How to Steel Your Record Collection | The Source Weekly - Bend, Oregon

How to Steel Your Record Collection

Smokey Brights picked up influence and more from old-school tastes

Ryan Devlin is a record bandit, though not a malicious one. All of his admitted record thievery happened when he was a kid, discovering musical tastes from his parents' and others' dusty record bins.

"I took Joe Jackson Look Sharp when I was in forth or fifth grade and was learning how to play bass guitar," he admitted. "I learned every bass line on that album. My mom never got that one back," remembered Devlin in an interview with the Source. "By the time I got to high school I stole a few from my girlfriend's parents' house. I got my first Tom Waits record there. Neil Young Harvest is another one. I remember finding that record and turning it over, and seeing this picture of Neil Young and his band in a barn and for whatever reason, that stuck with me. It's got that big spacious open sound, which I love in records."

There are echoes of that openness on Taste for Blood, the first full-length release from Smokey Brights, Devlin's current band. Recorded in a barn in rural Washington, the album has a nostalgic sound and is as varied as the records Devlin never returned to their rightful owners.

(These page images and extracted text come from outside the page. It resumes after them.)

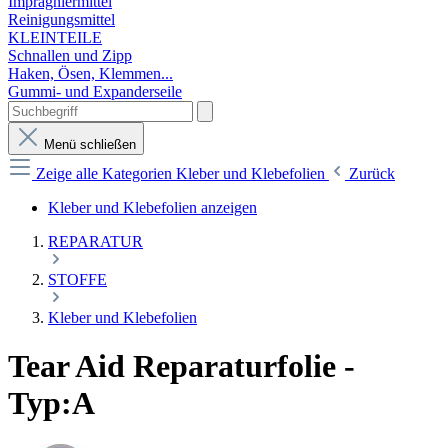
Imprägniermittel
Reinigungsmittel
KLEINTEILE
Schnallen und Zipp
Haken, Ösen, Klemmen...
Gummi- und Expanderseile
Menü schließen
Zeige alle Kategorien
Kleber und Klebefolien
Zurück
Kleber und Klebefolien anzeigen
REPARATUR
STOFFE
Kleber und Klebefolien
Tear Aid Reparaturfolie -
Typ:A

"Sometime in late 2013, the writing took a turn and got a little more—not gothic—but a little darker. We recorded this record over the span of a week in this big, huge renovated barn. It was dark and chilly and spooky, and I think that came through on the record. Our only concern was that it was going to be freezing, which it was. When you listen to the record, imagine us wearing beanies and jackets."

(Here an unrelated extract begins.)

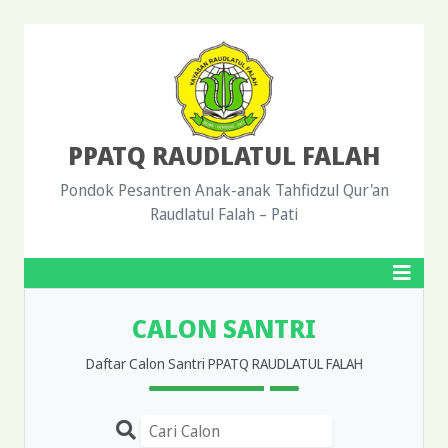
PPATQ RAUDLATUL FALAH
Pondok Pesantren Anak-anak Tahfidzul Qur'an
Raudlatul Falah – Pati
CALON SANTRI
Daftar Calon Santri PPATQ RAUDLATUL FALAH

Bundled in reverb, with a dash of David Bowie and Paul Simon, the 12 tracks on Taste for Blood are vampiric in their familiar narcissism. You can almost see Devlin's breath in the air bounding off the microphone with every poetic epode, and every chilling, bouncing guitar strum. The music sounds as if it's being played into the abyss, fading into the distance without any constraints.

The sound is in sharp contrast to the band members' other Seattle projects. Devlin plays guitar and is the primary songwriter for punk outfit Hounds of the Wild Hunt, but takes on a much softer vocal quality as he sings harmonies with his wife Kim West, who also plays keyboards for Smokey Brights. Members of another punk collective, What What Now, and bass-looping duo Armed with Legs, James Weston Vermillion and Nicolas Krivchenia and James Weston round out the group, all taking on a fresh, nuanced life in Smokey Brights.

"The writing in my punk project is more immediate. It's a lot more personal and not so varied in tonality and washes of nuance," said Devlin in his measured lyrical fashion. "When I play in punk bands, what I'm saying is what I'm saying. Punk is pretty literal. That's why I love punk. When it says fuck you it means fuck you. In Smokey it is important to me to not have such a heavy specificity to things. I really like songs that medically you understand what they're about, but it's not so specific it can't be about you."

Smokey Brights

9 pm. Mon., Dec. 15

Volcanic Theatre Pub, 70 SW Century Dr. $5.